Time moves on; taking its course, not waiting for our whims, likes and dislikes. The land on which the motorway has been built continues to serve as our bread-basket in a different way, and in fact, of a larger body of people than in its previous life. 

In the years before motorway was conceived and built, this piece of land, watered by River Kabul, gave us sugarcane, wheat, corn and a cornucopia of vegetables and fruits. We come to realise this more profoundly only when we land onto the fields straddling both sides of the state of the art road. 

Otherwise, seized with our mundane chores, frivolous appointments to keep and materialistic pursuits to indulge in, we tend, or perhaps prefer, to stay aloof. Oblivious or apathetic even as we keep noticing thousands of butterflies and moths striking against our windscreen and being squashed to death. A life too ephemeral even to reckon coming to an end as thousands of wheels keep churning and turning at dizzying speed! 

These butterflies and moths, notwithstanding their transient existence, (or do they consider it superior to mere existence?) contribute to Nature’s scheme of things that keep feeding us till, sooner or later, our own existence also comes to an end. Perhaps, these moths and butterflies that keep hitting our windscreens are waging a nighttime war against forces inimical to their life on a land that was their exclusive territory. 

One’s journey to Charsadda on the penultimate day of this last October too had primarily something to do with an ending, a disappearing into the valley of death. The end of a good life, not a mere existence, of a dearest friend was the cause of the unscheduled journey. It indeed was a life as it never stopped laughing, and sharing, even in the face of untold miseries and mishaps. 

The deceased had been born and lived on one of the most fertile and yet idyllic pieces of land in the heart of Charsadda’s countryside. If truth be told, the whole of Charsadda, save a part of the main bazaar, is basking in the glory that Nature bestows on its favourite children. 
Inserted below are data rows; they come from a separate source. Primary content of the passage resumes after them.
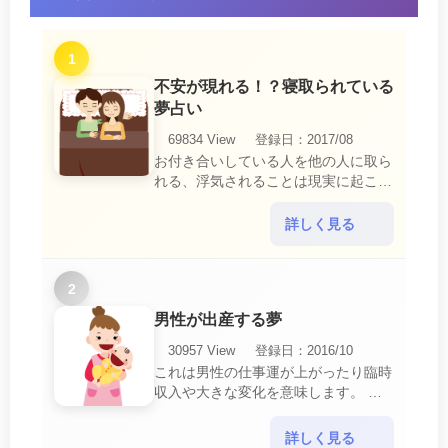
1
不安が現れる！？寝取られている
夢占い
69834 View
登録日：2017/08
お付き合いしている人を他の人に取ら
れる、浮気されることは現実に起こる
と、とても悲しいことですね。 夢占
いにおいて、『寝取られている』夢
詳しく見る
は、現実においても交・・・
2
男性が出産する夢
30957 View
登録日：2016/10
これは男性の仕事運が上がったり臨時
収入や大きな変化を意味します。 喜
びに満ち溢れるでしょう。 普段であ
ればあり得ない事が起きるのでビック
詳しく見る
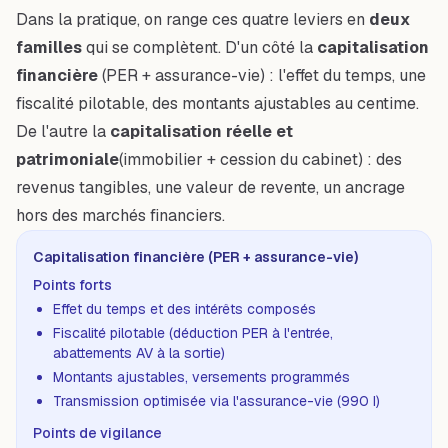
Dans la pratique, on range ces quatre leviers en
deux
familles
qui se complètent. D'un côté la
capitalisation
financière
(PER + assurance-vie) : l'effet du temps, une
fiscalité pilotable, des montants ajustables au centime.
De l'autre la
capitalisation réelle et
patrimoniale
(immobilier + cession du cabinet) : des
revenus tangibles, une valeur de revente, un ancrage
hors des marchés financiers.
Capitalisation financière (PER + assurance-vie)
Points forts
Effet du temps et des intérêts composés
Fiscalité pilotable (déduction PER à l'entrée,
abattements AV à la sortie)
Montants ajustables, versements programmés
Transmission optimisée via l'assurance-vie (990 I)
Points de vigilance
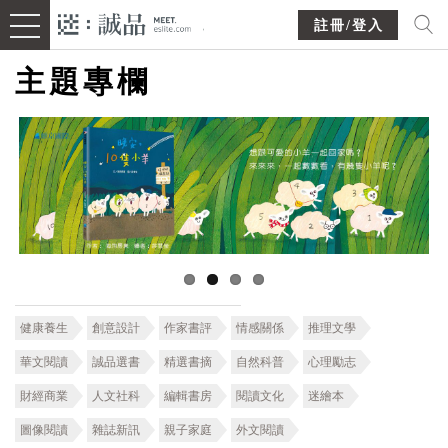
註冊/登入
主題專欄
健康養生
創意設計
作家書評
情感關係
推理文學
華文閱讀
誠品選書
精選書摘
自然科普
心理勵志
財經商業
人文社科
編輯書房
閱讀文化
迷繪本
圖像閱讀
雜誌新訊
親子家庭
外文閱讀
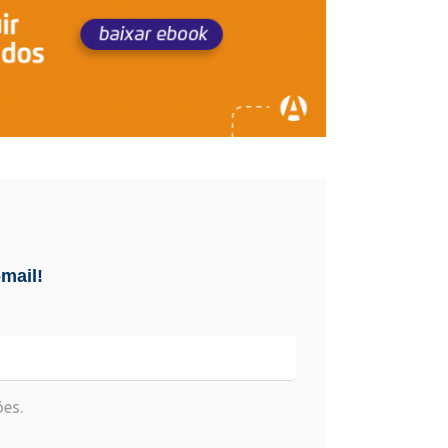
mail!
es.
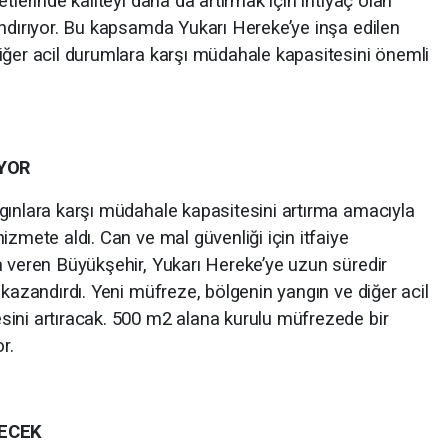
tlerinde kaliteyi daha da artırmak için ihtiyaç olan
andırıyor. Bu kapsamda Yukarı Hereke’ye inşa edilen
iğer acil durumlara karşı müdahale kapasitesini önemli
İYOR
gınlara karşı müdahale kapasitesini artırma amacıyla
izmete aldı. Can ve mal güvenliği için itfaiye
m veren Büyükşehir, Yukarı Hereke’ye uzun süredir
 kazandırdı. Yeni müfreze, bölgenin yangın ve diğer acil
ini artıracak. 500 m2 alana kurulu müfrezede bir
r.
RECEK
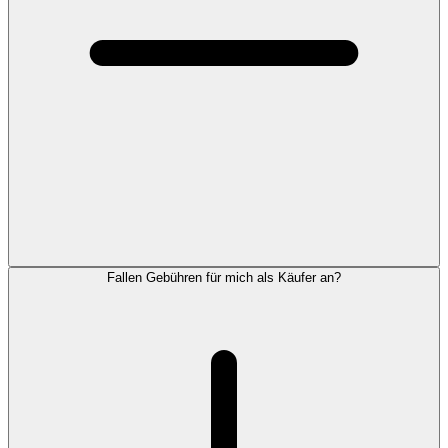
Fallen Gebühren für mich als Käufer an?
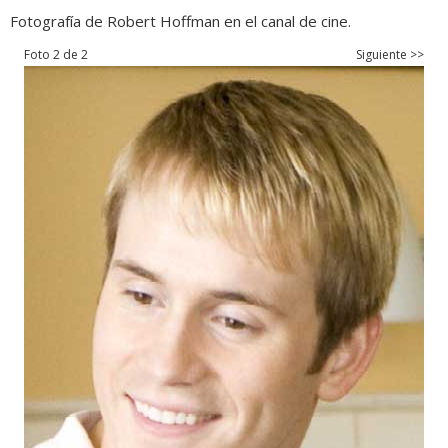
Fotografía de Robert Hoffman en el canal de cine.
Foto 2 de 2
Siguiente >>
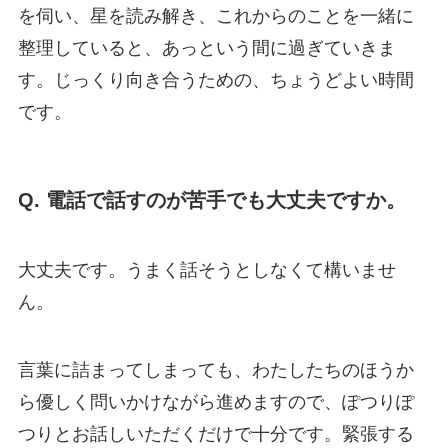
を伺い、星を読み解き、これからのことを一緒に
整理していると、あっという間に過ぎていきま
す。じっくり向き合うための、ちょうどよい時間
です。
Q. 電話で話すのが苦手でも大丈夫ですか。
大丈夫です。うまく話そうとしなくて構いませ
ん。
言葉に詰まってしまっても、わたしたちのほうか
ら優しく問いかけながら進めますので、ぽつりぽ
つりとお話しいただくだけで十分です。緊張する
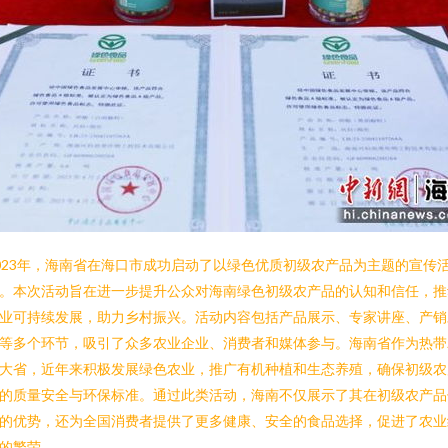
023年，海南省在海口市成功启动了以绿色优质初级农产品为主题的宣传
。本次活动旨在进一步提升公众对海南绿色初级农产品的认知和信任，推
业可持续发展，助力乡村振兴。活动内容包括产品展示、专家讲座、产销
等多个环节，吸引了众多农业企业、消费者和媒体参与。海南省作为热带
大省，近年来积极发展绿色农业，推广有机种植和生态养殖，确保初级农
的质量安全与环保标准。通过此类活动，海南不仅展示了其在初级农产品
的优势，还为全国消费者提供了更多健康、安全的食品选择，促进了农业
的繁荣。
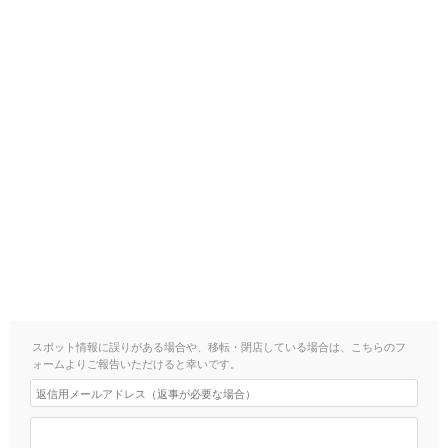
スポット情報に誤りがある場合や、移転・閉店している場合は、こちらのフ
ォームよりご報告いただけると幸いです。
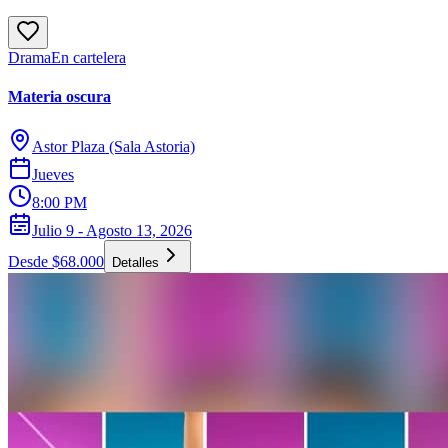
Drama
En cartelera
Materia oscura
Astor Plaza (Sala Astoria)
Jueves
8:00 PM
Julio 9 - Agosto 13, 2026
Desde $68.000
Detalles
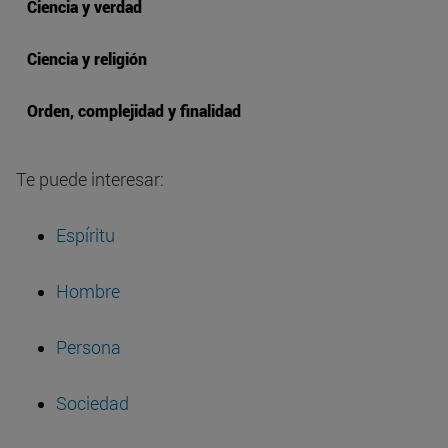
Ciencia y verdad
Ciencia y religión
Orden, complejidad y finalidad
Te puede interesar:
Espíritu
Hombre
Persona
Sociedad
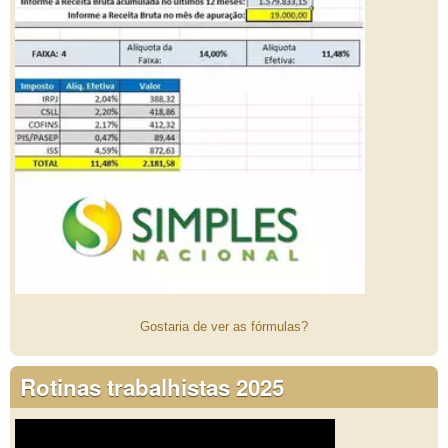
Gostaria de ver as fórmulas?
Rotinas trabalhistas 2025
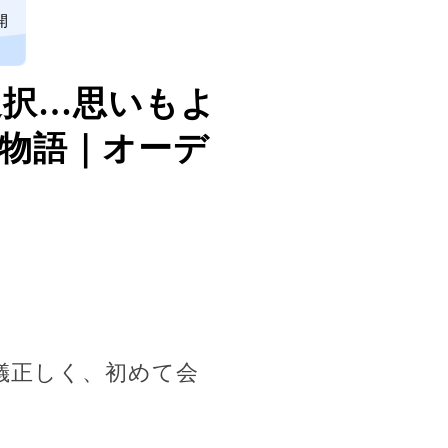
開
選択…思いもよ
物語｜オーデ
儀正しく、初めて会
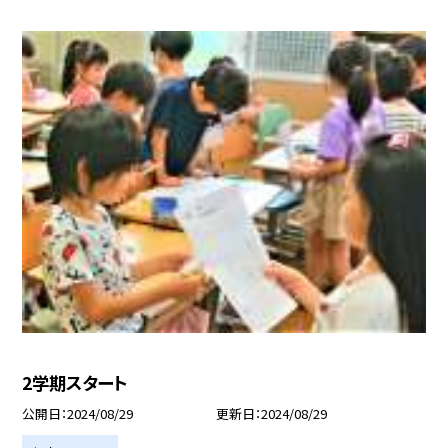
2学期スタート
公開日
2024/08/29
更新日
2024/08/29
Every single day of his life that he woke up in his village he found Nature serenading to his needs, requirements and demands. One recalls how once, even before the entire stretch of the motorway from Islamabad to Peshawar had been opened for traffic, we got on to the tarmac of the newly laid road from Nisatta, quite late in the night, from his village and reached Peshawar before we could even consult our watches. Our friend was jubilant. ‘See it has taken us just nine minutes,’ he informed us with a big smile on his face. 

The solemnity of the occasion and the deep grief that one felt at the loss of a soulmate aside, a journey into the countryside of Charsadda never ceases to be reinvigorating. A rutted road and a pall of unremitting dust, gotten worsened by a prolonged dry spell, would do little to dampen one’s spirits. 

So it was this time on this saddest of the days. Sugarcane crop in the fields had reached its maximum height and peasants were busy harvesting. Bulls and oxen driven carts, with their frail wheels screeching and creaking under enormous weight, were transporting sugarcane to the market. Smoke was billowing from the traditional mud-built ‘ganrais’ (mills) where sugarcane was being crushed and boiled in massive cauldrons to produce ‘gur’ (jaggery). 

At one such mill, a young man named Abdullah was feeding dried molasses to the fire burning inside the mud-room under the cauldron. There was another villager, named Abdullah, older than his namesake, who appeared to be in charge of this small establishment. 

This second gentleman was asked if it was possible to have that sticky substance called ‘jaula’ which is one of the many specialties of the jaggery producing process and is presented as a souvenir. ‘Not now,’ he politely informed while adding that it could be made at the time when the sugarcane juice is boiled to its maximum point. 

Perhaps the only symbol of the olden times that was found amiss in the setting was the oxen-driven wheel. Mechanical contraptions had replaced the same. 

Charsadda is known for many traditional handmade products. Among these are what has come to be known as ‘Peshawari Chappal,’ ( a misnomer by all accounts as it appears to be taking the credit away from Charsadda). Charsadda’s homespun cotton cloth makes one’s favourite clothing in winters. 

This fabric was popularised by Khan Abdul Ghaffar Khan (aka Bacha Khan) and his illustrious sons to a degree that people would shop for it with a reference to the revered family. 

One holds a strong belief that there is something of a preternatural serenity and tranquility about the central districts of Khyber Pakhtunkhwa, and in which Charsadda occupies a central place. It was for this reason that Buddhist monks during a time scale that stretches back to more than one and a half millennium selected this land for their meditation.